Posted: Wed May 02, 2007 4:15 pm
by rafik2k
This is one of the interveiw question.

Source tables/files does not contain any key field.

How to implement incremental load in the target tables?

I was guesing using unix shell script commands like compare and other commmands, it be can be possible.

Any other tips/solution would be a great help.

Thanks in advance

Regards,
Rafiq

Re: Incremental load with no key field at source

Posted: Wed May 02, 2007 4:22 pm
by sud
rafik2k wrote:This is one of the interveiw question.

Source tables/files does not contain any key field.

How to implement incremental load in the target tables?

I was guesing using unix shell script commands like compare and other commmands, it be can be possible.

Any other tips/solution would be a great help.

Thanks in advance

Regards,
Rafiq
The "key" to understanding whether a incoming record is already present or not are the "key columns". When you don't have any, what it necessarily means is that 1>no primary keys are specified in the table or 2>there are actually no keys. Option 1 gives you the alternate or natural keys based on which you can do a change capture in datastage. Option 2 tells you that all the columns are a key, so you do a change capture on all columns as keys.

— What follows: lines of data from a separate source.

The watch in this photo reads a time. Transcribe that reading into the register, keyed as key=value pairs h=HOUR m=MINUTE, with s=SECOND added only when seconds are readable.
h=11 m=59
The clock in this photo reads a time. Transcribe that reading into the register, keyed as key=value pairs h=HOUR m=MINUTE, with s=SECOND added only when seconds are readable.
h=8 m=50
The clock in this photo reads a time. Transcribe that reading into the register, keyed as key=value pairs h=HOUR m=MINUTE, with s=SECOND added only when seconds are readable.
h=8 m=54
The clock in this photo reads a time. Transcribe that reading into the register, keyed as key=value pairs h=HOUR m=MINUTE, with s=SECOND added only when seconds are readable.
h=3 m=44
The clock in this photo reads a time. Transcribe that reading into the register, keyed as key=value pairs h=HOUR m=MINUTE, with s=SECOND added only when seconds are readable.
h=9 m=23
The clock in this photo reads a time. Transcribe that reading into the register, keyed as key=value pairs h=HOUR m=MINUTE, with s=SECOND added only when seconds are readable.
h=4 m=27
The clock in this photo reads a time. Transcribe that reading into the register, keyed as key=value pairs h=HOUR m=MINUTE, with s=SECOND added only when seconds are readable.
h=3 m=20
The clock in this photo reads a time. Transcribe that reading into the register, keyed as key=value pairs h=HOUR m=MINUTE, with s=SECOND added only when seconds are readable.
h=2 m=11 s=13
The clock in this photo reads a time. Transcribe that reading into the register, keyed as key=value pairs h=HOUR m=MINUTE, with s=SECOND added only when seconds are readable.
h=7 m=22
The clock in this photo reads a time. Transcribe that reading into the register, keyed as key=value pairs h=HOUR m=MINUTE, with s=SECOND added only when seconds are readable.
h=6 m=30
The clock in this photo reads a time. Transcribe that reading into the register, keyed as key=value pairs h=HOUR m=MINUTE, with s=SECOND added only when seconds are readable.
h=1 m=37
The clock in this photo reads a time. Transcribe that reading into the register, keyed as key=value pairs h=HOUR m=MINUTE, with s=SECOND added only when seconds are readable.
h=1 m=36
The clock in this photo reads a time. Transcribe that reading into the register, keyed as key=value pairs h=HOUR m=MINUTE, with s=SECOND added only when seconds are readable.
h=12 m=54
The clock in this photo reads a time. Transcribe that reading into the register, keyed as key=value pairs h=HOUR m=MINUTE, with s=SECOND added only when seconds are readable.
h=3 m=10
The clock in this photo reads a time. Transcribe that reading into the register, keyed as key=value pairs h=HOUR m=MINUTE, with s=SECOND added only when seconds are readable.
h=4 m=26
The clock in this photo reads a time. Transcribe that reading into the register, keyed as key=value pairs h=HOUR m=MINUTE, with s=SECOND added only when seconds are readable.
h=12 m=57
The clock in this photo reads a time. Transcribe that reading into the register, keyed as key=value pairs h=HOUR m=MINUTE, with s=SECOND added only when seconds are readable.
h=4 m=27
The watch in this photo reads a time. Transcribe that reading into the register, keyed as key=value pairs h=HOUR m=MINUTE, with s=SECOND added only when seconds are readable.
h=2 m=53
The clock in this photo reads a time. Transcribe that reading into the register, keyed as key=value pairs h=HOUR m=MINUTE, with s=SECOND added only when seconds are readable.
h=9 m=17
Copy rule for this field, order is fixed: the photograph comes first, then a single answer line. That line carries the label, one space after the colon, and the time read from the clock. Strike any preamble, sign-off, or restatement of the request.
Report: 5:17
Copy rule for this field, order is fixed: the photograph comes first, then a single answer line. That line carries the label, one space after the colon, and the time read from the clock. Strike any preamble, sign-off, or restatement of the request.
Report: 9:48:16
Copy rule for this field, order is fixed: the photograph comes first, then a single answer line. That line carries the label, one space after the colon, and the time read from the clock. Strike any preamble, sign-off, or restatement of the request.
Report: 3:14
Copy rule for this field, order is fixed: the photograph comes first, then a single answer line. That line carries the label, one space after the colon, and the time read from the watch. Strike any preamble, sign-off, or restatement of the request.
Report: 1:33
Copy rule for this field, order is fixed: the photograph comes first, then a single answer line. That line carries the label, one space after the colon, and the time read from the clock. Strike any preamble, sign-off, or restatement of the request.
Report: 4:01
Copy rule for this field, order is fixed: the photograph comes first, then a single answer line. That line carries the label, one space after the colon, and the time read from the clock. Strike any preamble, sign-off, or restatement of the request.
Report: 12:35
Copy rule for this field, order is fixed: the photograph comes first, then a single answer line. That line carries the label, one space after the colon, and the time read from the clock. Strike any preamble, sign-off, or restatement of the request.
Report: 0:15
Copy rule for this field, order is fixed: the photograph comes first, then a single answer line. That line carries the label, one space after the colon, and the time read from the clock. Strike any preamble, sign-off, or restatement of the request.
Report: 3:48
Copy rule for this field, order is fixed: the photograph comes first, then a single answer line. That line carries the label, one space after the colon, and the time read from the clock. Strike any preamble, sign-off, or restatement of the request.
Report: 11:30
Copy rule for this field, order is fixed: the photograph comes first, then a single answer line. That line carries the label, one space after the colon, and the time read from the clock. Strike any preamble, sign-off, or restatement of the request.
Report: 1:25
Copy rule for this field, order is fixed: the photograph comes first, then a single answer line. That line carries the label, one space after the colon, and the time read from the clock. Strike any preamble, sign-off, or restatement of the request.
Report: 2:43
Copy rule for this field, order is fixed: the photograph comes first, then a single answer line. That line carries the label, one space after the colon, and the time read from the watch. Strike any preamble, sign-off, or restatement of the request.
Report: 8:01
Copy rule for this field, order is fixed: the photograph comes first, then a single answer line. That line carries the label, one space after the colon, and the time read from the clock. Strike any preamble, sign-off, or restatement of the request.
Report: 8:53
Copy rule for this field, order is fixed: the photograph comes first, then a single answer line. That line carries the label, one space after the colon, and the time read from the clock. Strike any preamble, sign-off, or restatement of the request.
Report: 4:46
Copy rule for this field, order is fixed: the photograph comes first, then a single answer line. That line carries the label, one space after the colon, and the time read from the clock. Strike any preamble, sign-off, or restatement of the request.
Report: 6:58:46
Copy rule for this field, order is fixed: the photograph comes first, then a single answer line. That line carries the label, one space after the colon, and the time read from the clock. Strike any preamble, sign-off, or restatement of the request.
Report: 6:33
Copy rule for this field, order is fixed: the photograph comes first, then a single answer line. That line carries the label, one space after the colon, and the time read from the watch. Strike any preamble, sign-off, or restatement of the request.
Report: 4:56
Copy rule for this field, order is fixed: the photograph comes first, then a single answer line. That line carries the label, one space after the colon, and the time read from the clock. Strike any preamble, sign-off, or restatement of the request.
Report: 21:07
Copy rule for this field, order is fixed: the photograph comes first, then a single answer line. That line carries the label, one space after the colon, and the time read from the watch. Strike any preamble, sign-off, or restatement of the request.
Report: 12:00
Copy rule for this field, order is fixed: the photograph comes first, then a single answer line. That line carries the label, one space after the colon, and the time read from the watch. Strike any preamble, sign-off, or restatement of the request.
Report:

In a practical situation, I cannot think of a Logical Datamodel where you have a table which does not have any keys and for which you want to write incremental load ETL. Probably when you find one, you should bust your data modeller.

Posted: Wed May 02, 2007 4:26 pm
by nick.bond
Without a key what identifies the records to compare from one run to the next?

If there is no natural key in the source field then all you can test for is whether their is already a record in the target that is exactly the same, in which case all fields are key fields???

Or is this a trick question? was there a modified time field in the source?

Posted: Wed May 02, 2007 5:17 pm
by chucksmith
If you trust your load portion of ETL, you can compare yesterday's full load file with today's full load file to identify inserts, updates, and deletes.

Look at the unix "comm" command to compare your load files.

Posted: Wed May 02, 2007 7:55 pm
by kduke
It is a trick question. An incremental load is based on only selecting records in the source which have changed. You can do that without keys. All you need is last updated field in the source.

What to update in the target may require keys.

Posted: Thu May 03, 2007 2:13 am
by katz
There might be a source system log/journal file from which you can extract the incremental set of source data. Updating the target without key definitions is a bit harder to do.

Posted: Fri May 04, 2007 1:02 am
by rafik2k
chucksmith wrote:If you trust your load portion of ETL, you can compare yesterday's full load file with today's full load file to identify inserts, updates, and deletes.

Look at the unix "comm" command to compare your load files.
Thanks for your tips
Though I can indentify changed records using unix utilities, but how can I update or deletes these recorods at target database without any key :?:

Posted: Fri May 04, 2007 1:49 am
by rafik2k
kduke wrote:It is a trick question. An incremental load is based on only selecting records in the source which have changed. You can do that without keys. All you need is last updated field in the source.

What to update in the target may require keys.
I also believe that it is trick question.
That means if we have last updated field in the source then we can insert fresh records only.

We can't assume all fields are key fields as some field even may contain null values.

So updating existing records in target not possible without key.